(Data excerpts)
# # # #

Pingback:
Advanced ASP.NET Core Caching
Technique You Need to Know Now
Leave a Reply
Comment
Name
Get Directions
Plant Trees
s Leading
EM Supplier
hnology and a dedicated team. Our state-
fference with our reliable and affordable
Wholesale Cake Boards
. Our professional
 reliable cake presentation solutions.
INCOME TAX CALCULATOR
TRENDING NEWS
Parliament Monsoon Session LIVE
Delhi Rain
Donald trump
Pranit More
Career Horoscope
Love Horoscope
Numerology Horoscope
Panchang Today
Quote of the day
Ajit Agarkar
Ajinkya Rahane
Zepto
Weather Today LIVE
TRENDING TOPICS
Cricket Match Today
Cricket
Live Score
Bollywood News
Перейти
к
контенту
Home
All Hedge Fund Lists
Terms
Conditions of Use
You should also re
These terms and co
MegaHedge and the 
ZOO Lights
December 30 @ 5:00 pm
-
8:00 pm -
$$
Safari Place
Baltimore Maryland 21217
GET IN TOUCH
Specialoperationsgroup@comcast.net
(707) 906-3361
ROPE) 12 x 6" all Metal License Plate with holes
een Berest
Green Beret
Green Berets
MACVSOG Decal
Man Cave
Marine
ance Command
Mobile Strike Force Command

# # # #

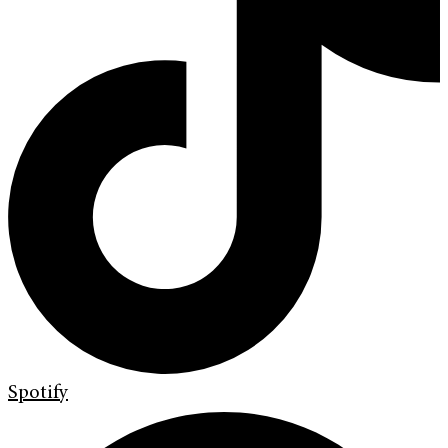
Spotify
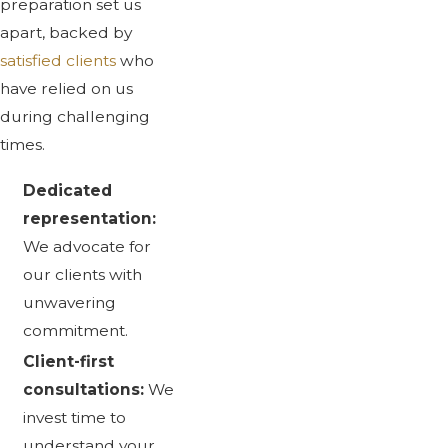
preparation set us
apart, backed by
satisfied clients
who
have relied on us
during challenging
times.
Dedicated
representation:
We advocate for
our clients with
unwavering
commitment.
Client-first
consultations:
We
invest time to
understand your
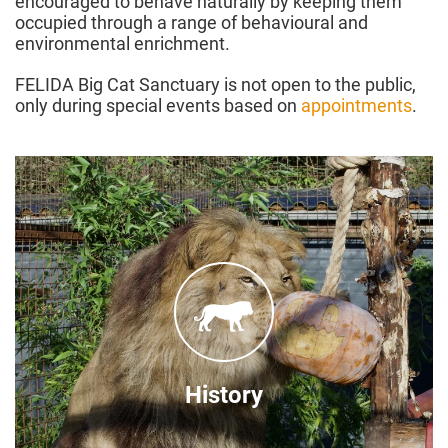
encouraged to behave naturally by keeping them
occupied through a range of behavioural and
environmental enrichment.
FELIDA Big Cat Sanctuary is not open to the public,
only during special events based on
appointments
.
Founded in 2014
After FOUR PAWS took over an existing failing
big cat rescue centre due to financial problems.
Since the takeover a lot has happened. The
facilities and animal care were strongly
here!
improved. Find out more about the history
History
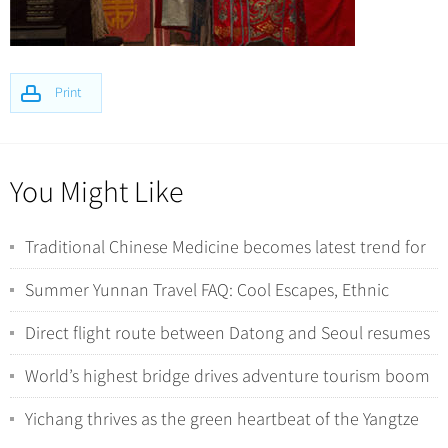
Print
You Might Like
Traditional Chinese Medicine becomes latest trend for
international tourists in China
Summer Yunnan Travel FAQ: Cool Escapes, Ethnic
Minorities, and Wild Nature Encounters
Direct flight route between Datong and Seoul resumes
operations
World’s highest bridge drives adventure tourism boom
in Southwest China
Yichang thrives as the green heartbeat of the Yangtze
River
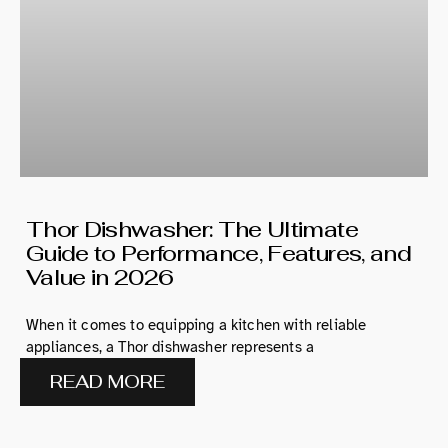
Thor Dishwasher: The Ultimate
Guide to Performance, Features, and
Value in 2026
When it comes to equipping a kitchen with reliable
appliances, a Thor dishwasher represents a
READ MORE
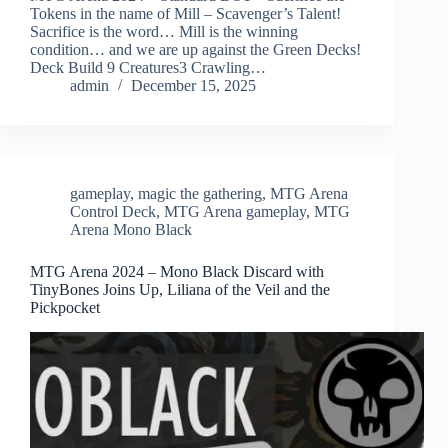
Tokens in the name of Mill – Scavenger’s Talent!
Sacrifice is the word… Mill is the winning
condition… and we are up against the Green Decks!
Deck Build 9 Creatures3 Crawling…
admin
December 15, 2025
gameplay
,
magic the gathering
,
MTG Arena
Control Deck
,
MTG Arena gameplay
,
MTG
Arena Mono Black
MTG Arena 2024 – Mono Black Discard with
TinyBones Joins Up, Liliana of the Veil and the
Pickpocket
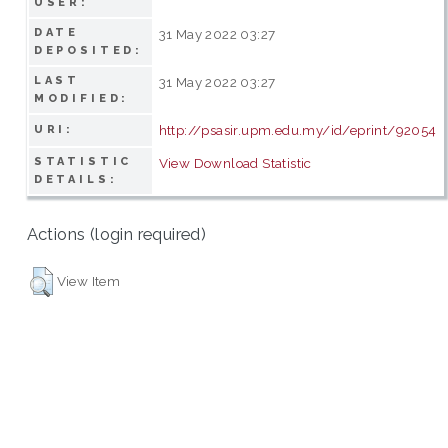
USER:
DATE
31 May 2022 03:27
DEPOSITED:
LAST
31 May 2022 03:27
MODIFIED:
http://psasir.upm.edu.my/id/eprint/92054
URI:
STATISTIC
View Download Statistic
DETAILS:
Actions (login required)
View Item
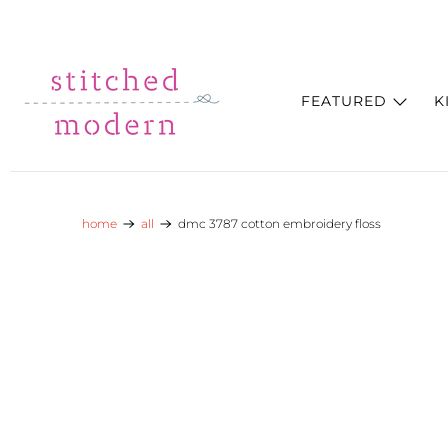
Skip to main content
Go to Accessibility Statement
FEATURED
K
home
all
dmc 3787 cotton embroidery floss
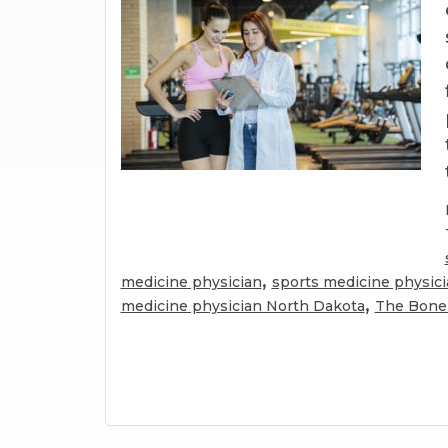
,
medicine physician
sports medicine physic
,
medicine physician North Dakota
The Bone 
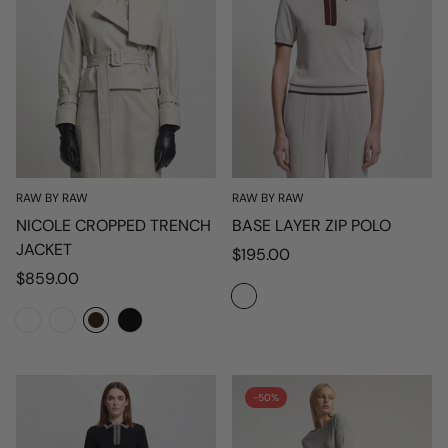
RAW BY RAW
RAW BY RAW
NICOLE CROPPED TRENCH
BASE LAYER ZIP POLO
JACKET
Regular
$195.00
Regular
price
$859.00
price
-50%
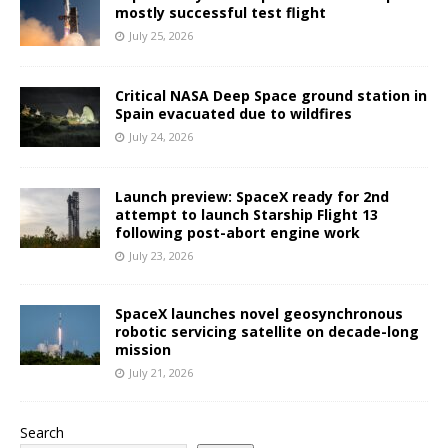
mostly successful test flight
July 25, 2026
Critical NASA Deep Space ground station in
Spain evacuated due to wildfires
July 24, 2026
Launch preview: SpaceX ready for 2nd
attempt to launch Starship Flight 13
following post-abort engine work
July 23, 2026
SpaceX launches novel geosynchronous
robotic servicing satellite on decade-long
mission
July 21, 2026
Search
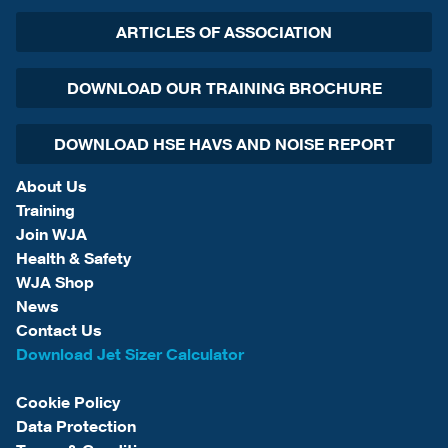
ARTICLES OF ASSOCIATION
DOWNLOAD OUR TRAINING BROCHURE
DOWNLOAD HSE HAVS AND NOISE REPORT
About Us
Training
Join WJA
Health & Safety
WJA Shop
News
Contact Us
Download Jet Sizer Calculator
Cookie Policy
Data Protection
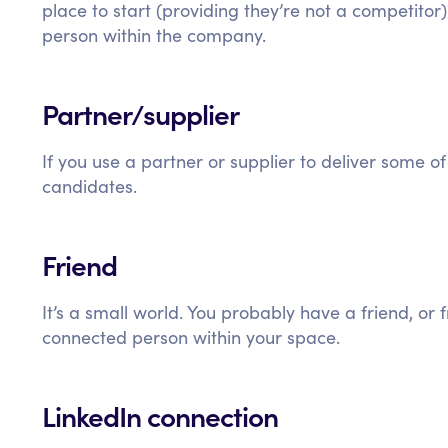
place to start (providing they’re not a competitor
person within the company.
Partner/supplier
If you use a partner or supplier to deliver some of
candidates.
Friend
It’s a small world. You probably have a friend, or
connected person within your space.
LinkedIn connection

# # # #

PROMPT
Reproduce everything in the material from the line containing "place to start" down to the line containing "LinkedIn connection", including both of those lines.

COMPLETED EXERCISE
place to start (providing they’re not a competitor
person within the company.
Partner/supplier
If you use a partner or supplier to deliver some of
candidates.
Friend
It’s a small world. You probably have a friend, or
connected person within your space.
LinkedIn connection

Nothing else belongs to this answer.